(Stored data entries)
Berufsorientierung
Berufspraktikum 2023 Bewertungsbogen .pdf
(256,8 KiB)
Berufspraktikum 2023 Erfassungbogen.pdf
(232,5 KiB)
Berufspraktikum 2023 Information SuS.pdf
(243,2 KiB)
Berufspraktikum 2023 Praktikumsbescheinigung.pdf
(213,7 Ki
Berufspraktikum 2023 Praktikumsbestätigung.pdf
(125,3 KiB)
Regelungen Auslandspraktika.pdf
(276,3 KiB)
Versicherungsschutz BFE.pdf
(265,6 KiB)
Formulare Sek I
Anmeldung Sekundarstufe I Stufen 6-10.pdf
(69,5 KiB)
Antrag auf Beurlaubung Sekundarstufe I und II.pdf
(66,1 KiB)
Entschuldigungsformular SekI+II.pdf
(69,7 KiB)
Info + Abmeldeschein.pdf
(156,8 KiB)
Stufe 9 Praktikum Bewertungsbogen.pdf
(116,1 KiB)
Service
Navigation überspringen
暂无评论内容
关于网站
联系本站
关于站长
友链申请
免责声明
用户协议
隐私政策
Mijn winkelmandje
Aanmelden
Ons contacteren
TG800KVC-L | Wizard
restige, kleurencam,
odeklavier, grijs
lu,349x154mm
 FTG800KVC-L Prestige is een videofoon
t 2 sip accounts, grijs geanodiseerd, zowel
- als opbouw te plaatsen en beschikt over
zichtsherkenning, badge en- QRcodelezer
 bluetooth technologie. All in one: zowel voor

◆ **WHAT THE EXERCISE ASKS**: Write out every line of the data above, keeping each one character for character.

◆ **TASK SOLUTION**:
Berufsorientierung
Berufspraktikum 2023 Bewertungsbogen .pdf
(256,8 KiB)
Berufspraktikum 2023 Erfassungbogen.pdf
(232,5 KiB)
Berufspraktikum 2023 Information SuS.pdf
(243,2 KiB)
Berufspraktikum 2023 Praktikumsbescheinigung.pdf
(213,7 Ki
Berufspraktikum 2023 Praktikumsbestätigung.pdf
(125,3 KiB)
Regelungen Auslandspraktika.pdf
(276,3 KiB)
Versicherungsschutz BFE.pdf
(265,6 KiB)
Formulare Sek I
Anmeldung Sekundarstufe I Stufen 6-10.pdf
(69,5 KiB)
Antrag auf Beurlaubung Sekundarstufe I und II.pdf
(66,1 KiB)
Entschuldigungsformular SekI+II.pdf
(69,7 KiB)
Info + Abmeldeschein.pdf
(156,8 KiB)
Stufe 9 Praktikum Bewertungsbogen.pdf
(116,1 KiB)
Service
Navigation überspringen
暂无评论内容
关于网站
联系本站
关于站长
友链申请
免责声明
用户协议
隐私政策
Mijn winkelmandje
Aanmelden
Ons contacteren
TG800KVC-L | Wizard
restige, kleurencam,
odeklavier, grijs
lu,349x154mm
 FTG800KVC-L Prestige is een videofoon
t 2 sip accounts, grijs geanodiseerd, zowel
- als opbouw te plaatsen en beschikt over
zichtsherkenning, badge en- QRcodelezer
 bluetooth technologie. All in one: zowel voor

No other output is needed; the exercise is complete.